Published in final edited form as: Nat Neurosci. 2016 Jan 4;19(2):335–346. doi: 10.1038/nn.4216

Figure 4. Cell types summary and relationships.

Figure 4

(a–c) Constellation diagrams showing core and intermediate cells for all cell types. Core cells (N = 1424 total, 664 GABAergic, 609 glutamatergic, 151 non-neuronal) are represented by colored discs with area corresponding to the number of core cells for each cluster. Linked tags include cell type names based on marker genes/layers; unique markers are in pink. Intermediate cells (N = 255 total, 97 GABAergic, 155 glutamatergic, 3 non-neuronal) are represented by lines connecting discs; line thickness corresponds to the number of such cells. (a) GABAergic neuron types are grouped according to major classes and arranged by their preferential location (enrichment) in upper vs. lower cortical layers. Up/down arrows within discs represent statistically significant enrichment determined by layer-enriching dissections (Supplementary Table 5).

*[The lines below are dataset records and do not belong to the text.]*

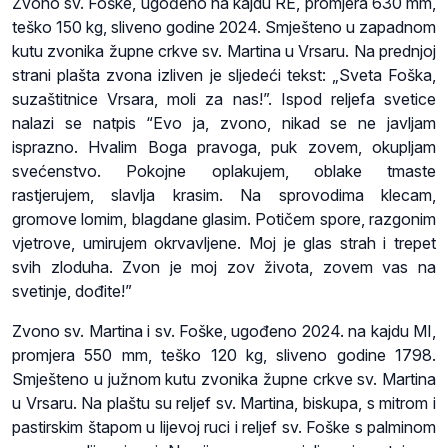
Zvono sv. Foške, ugođeno na kajdu RE, promjera 630 mm,
teško 150 kg, sliveno godine 2024. Smješteno u zapadnom
kutu zvonika župne crkve sv. Martina u Vrsaru. Na prednjoj
strani plašta zvona izliven je sljedeći tekst: „Sveta Foška,
suzaštitnice Vrsara, moli za nas!”. Ispod reljefa svetice
nalazi se natpis “Evo ja, zvono, nikad se ne javljam
isprazno. Hvalim Boga pravoga, puk zovem, okupljam
svećenstvo. Pokojne oplakujem, oblake tmaste
rastjerujem, slavlja krasim. Na sprovodima klecam,
gromove lomim, blagdane glasim. Potičem spore, razgonim
vjetrove, umirujem okrvavljene. Moj je glas strah i trepet
svih zloduha. Zvon je moj zov života, zovem vas na
svetinje, dođite!”
Zvono sv. Martina i sv. Foške, ugođeno 2024. na kajdu MI,
promjera 550 mm, teško 120 kg, sliveno godine 1798.
Smješteno u južnom kutu zvonika župne crkve sv. Martina
u Vrsaru. Na plaštu su reljef sv. Martina, biskupa, s mitrom i
pastirskim štapom u lijevoj ruci i reljef sv. Foške s palminom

Locations for other clusters are estimates that combine marker gene expression or Cre line expression based on ISH. The position at the border of upper and lower layers represents lack of evidence for location preference. (b) Glutamatergic types are arranged according to cortical layer. (c) Non-neuronal types share few intermediate cells among one another. 96*Rik, 9630013A20Rik. (d) Dendrogram depicting relatedness of the mean gene expression pattern for all cell types based on core cells (N = 1424) and genes (N = 13,878) with standard deviation for expression > 1 across all types. The distance metric is Pearson’s correlation coefficient over the genes in the log10(RPKM+1) space. The tree was generated by standard hierarchical clustering with average linkage.